Mr. Enria therefore proposes the creation of a “bad bank” to clean up soured loans at the eurozone level. Billions of euros in toxic debts could thus be removed from lenders’ balance sheets, and be assumed by the newly created, joint member-state-backed, entity. For the moment, the idea has far from unanimous support among euro area countries. Germany leads the resistance.
Mr. Mersch is due to retire by the end of 2020. The most likely candidate to replace him as vice chair of the supervisory board is German economist Isabel Schnabel, who was recently appointed to the ECB’s executive board. The renowned expert on financial stability and sovereign risk might give the bridge function new elan by reconsidering the interplay between bank supervision and monetary policy.

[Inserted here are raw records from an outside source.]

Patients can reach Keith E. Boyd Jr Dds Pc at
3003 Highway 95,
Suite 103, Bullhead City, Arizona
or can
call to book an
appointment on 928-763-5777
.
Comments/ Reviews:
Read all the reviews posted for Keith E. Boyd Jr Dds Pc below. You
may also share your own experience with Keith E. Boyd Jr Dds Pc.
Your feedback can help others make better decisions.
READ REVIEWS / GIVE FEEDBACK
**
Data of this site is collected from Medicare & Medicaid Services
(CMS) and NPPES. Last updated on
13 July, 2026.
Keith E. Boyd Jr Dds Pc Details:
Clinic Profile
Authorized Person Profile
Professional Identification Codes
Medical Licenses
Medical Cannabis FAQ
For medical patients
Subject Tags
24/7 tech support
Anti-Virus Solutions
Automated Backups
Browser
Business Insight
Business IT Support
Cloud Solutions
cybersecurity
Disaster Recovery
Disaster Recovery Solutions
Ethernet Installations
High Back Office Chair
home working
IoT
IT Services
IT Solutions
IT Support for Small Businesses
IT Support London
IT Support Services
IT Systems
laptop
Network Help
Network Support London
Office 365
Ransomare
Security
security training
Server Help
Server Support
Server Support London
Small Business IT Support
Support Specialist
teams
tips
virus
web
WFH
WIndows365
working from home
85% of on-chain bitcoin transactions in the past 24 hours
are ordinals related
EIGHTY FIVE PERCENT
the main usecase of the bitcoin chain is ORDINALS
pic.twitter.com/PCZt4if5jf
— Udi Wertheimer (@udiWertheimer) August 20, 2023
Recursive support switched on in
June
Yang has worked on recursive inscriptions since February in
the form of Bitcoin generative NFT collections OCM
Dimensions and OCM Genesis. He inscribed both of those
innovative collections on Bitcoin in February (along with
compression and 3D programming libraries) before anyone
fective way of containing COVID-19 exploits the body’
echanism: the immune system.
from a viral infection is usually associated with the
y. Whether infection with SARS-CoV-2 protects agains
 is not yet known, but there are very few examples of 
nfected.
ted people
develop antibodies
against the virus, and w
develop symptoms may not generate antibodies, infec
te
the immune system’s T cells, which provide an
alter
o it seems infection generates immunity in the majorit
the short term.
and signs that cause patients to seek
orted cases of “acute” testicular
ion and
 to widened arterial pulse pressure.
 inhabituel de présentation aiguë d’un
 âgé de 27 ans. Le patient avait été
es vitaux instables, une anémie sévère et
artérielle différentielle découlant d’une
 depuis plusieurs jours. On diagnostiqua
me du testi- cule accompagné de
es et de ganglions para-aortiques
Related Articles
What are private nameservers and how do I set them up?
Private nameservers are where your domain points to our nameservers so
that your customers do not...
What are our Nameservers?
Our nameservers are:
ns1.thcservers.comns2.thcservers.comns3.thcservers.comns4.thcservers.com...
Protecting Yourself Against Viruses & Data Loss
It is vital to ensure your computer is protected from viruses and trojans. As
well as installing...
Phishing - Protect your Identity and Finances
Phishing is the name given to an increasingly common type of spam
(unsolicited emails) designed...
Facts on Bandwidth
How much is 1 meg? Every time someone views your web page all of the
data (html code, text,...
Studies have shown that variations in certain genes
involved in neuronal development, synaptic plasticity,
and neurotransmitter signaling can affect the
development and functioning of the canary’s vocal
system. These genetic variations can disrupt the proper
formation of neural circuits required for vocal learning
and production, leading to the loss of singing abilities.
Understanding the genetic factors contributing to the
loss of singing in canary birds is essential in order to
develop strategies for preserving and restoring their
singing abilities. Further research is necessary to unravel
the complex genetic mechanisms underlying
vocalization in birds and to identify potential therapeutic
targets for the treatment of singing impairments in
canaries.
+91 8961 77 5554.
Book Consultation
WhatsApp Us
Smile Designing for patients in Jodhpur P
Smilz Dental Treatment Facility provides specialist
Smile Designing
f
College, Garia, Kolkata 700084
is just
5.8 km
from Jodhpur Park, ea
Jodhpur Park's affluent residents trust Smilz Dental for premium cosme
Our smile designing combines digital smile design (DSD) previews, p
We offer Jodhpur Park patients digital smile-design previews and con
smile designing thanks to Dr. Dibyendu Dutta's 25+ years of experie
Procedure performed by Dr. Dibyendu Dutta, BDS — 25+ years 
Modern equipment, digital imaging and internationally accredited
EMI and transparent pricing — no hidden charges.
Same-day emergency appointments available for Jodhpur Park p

There is reason to think Ms. Schnabel, were she to become the next SSM copilot on Mr. Enria’s team, might put cooperation before strict separation of the ECB’s two policy arms. A prolonged post-pandemic crisis could threaten the stability of the financial system, thereby undermining the effectiveness of the ECB’s ultra-accommodative monetary policy and, in particular, its transmission to other parts of the euro area.
Access to detailed information on the banking sector could be valuable to President Christine Lagarde’s ECB. It has committed to buying large amounts of government bonds for “as long as necessary,” to shoulder the tremendous economic and social costs generated by the shock of the coronavirus pandemic.
At the very least, the ECB’s “insider knowledge” would allow monetary policymakers to price government bonds more accurately before buying them, thus reducing the risk that the bank will incur major losses. This would amount to further empowerment of the ECB, raising new questions of democratic legitimacy.